Book Examines Continuity Of ‘The Duke’

Dennis Mclellan Los Angeles Times

John Wayne avoided serving in the armed forces during World War II. Yet Gen. Douglas MacArthur viewed Wayne as the model of an American soldier.

The Veterans of Foreign Wars honored him with a gold medal, and a generation of baby boomers marched off to war inspired by images of his on-screen heroics.

Though he never held public office, actor Wayne’s impact on national politics looms larger than that of most professional politicians.

Both supporters and critics of American foreign policy during the 1960s and ‘70s said it was burdened with a “John Wayne syndrome.” After Wayne died in 1979, Congress struck a gold medal in his honor.

During his Hollywood heyday, Wayne maintained his position as one of the top 10 box office draws for a quarter of a century.

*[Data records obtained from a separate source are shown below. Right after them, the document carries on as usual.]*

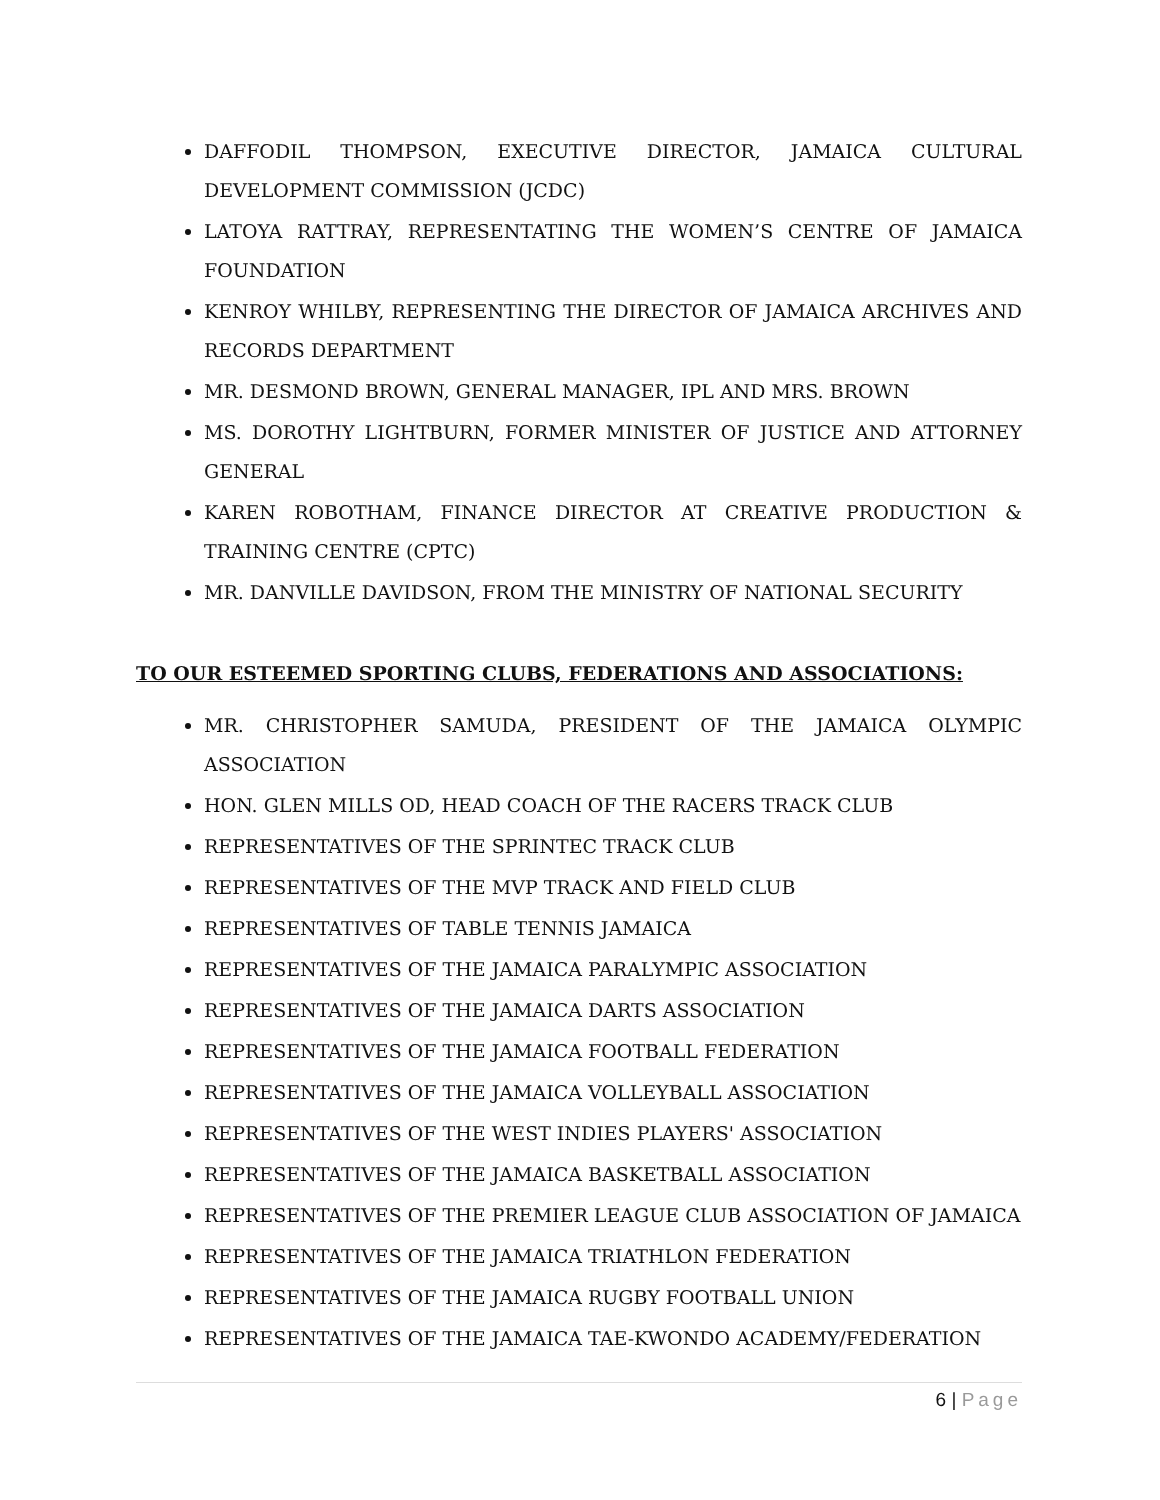DAFFODIL THOMPSON, EXECUTIVE DIRECTOR, JAMAICA CULTURAL DEVELOPMENT COMMISSION (JCDC)
LATOYA RATTRAY, REPRESENTATING THE WOMEN’S CENTRE OF JAMAICA FOUNDATION
KENROY WHILBY, REPRESENTING THE DIRECTOR OF JAMAICA ARCHIVES AND RECORDS DEPARTMENT
MR. DESMOND BROWN, GENERAL MANAGER, IPL AND MRS. BROWN
MS. DOROTHY LIGHTBURN, FORMER MINISTER OF JUSTICE AND ATTORNEY GENERAL
KAREN ROBOTHAM, FINANCE DIRECTOR AT CREATIVE PRODUCTION & TRAINING CENTRE (CPTC)
MR. DANVILLE DAVIDSON, FROM THE MINISTRY OF NATIONAL SECURITY
TO OUR ESTEEMED SPORTING CLUBS, FEDERATIONS AND ASSOCIATIONS:
MR. CHRISTOPHER SAMUDA, PRESIDENT OF THE JAMAICA OLYMPIC ASSOCIATION
HON. GLEN MILLS OD, HEAD COACH OF THE RACERS TRACK CLUB
REPRESENTATIVES OF THE SPRINTEC TRACK CLUB
REPRESENTATIVES OF THE MVP TRACK AND FIELD CLUB
REPRESENTATIVES OF TABLE TENNIS JAMAICA
REPRESENTATIVES OF THE JAMAICA PARALYMPIC ASSOCIATION
REPRESENTATIVES OF THE JAMAICA DARTS ASSOCIATION
REPRESENTATIVES OF THE JAMAICA FOOTBALL FEDERATION
REPRESENTATIVES OF THE JAMAICA VOLLEYBALL ASSOCIATION
REPRESENTATIVES OF THE WEST INDIES PLAYERS' ASSOCIATION
REPRESENTATIVES OF THE JAMAICA BASKETBALL ASSOCIATION
REPRESENTATIVES OF THE PREMIER LEAGUE CLUB ASSOCIATION OF JAMAICA
REPRESENTATIVES OF THE JAMAICA TRIATHLON FEDERATION
REPRESENTATIVES OF THE JAMAICA RUGBY FOOTBALL UNION
REPRESENTATIVES OF THE JAMAICA TAE-KWONDO ACADEMY/FEDERATION
6 | Page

And in 1995 - nearly two decades after he was buried in Newport Beach, Calif. - a poll ranked the Duke as America’s favorite movie star.

None of which surprises Pulitzer Prize-winner Garry Wills, whose new book examines this enduring American icon.

“John Wayne embodies our deepest myth, the myth of the frontier,” Wills said. “The frontier is the defining American legend - there is no more powerful one - and he’s the best modern exponent of it.” As Wills writes in “John Wayne’s America: The Politics of Celebrity” (Simon and Schuster, 1997): “Wayne’s innate qualities are not enough to explain so large a social” impact. “He had to fill some need in his audience. … When he was called the American, it was a statement of what his fans wanted America to be. … He stood for an America people felt was disappearing or had disappeared, for a time ‘when men were men.”’

In his book, Wills focuses on the films that created this enduring “mythical figure” whose posthumous honors include “a colossal striding statue at the airport named for him in Orange County.”

Wills, an adjunct professor of history at Northwestern University in Evanston, Ill., is the author of 19 other books, including “Reagan’s America,” “Nixon Agonistes” and “Lincoln at Gettysburg” for which he received the 1992 Pulitzer Prize.

So why a book on Wayne?

“I’d written about Nixon and Reagan, and editors always want you to repeat yourself,” Wills said.

“I was asked to write about Carter, Ford and Bush, and none of them seemed to me to have the mythic quality that Nixon and Reagan did. These (two) people summarized a lot of aspirations and became a symbolic figure to their followers, and none of the (other) practicing politicians had that kind of stature.”

But here, Wills said, was John Wayne - a man that even Nixon and Reagan cited when they wanted to explain their values to the American people.

“Nixon said (to) go see (Wayne’s western movie) ‘Chisum’ to understand law and order in American life, so obviously he had a political role to play in people’s imaginations,” Wills said. “That made him closer in my mind to Reagan and Nixon than to whatever Carter, Ford and Bush could ever be.”

Reviews for “John Wayne’s America” have been mixed. Like Wayne himself, Wills’ book is one you either love or you don’t.

Publishers Weekly called “John Wayne’s America” a “stunning book” and “essential reading for anyone interested in Wayne and popular culture.” Kirkus Reviews labeled it “a major achievement in cultural criticism that will not be easily surpassed.”

In writing about Wayne, Wills said, “I don’t really come at it as a biography, and I leave out a lot about his private life. It’s the Wayne who is fashioned by the movies who has had this impact on people. He is more the product of movies and movies alone than any other (Hollywood) figure I can think of.”

Americans, Wills said, need mythic characters like Wayne.

“I don’t know any society that doesn’t,” he said. “They all have these national hero figures - whether the French with Joan of Arc or the Spanish with El Cid or the British with King Arthur. We all have these mythic figures, and in America they mostly have been connected with the frontier - from fictional Natty Bumppo (the central figure in James Fenimore Cooper’s ‘The Leatherstocking Tales’) to real-life Kit Carson, Davy Crockett and William Cody. …

“Wayne is in that line of succession, and he is the 20th century’s most powerful representative of it.”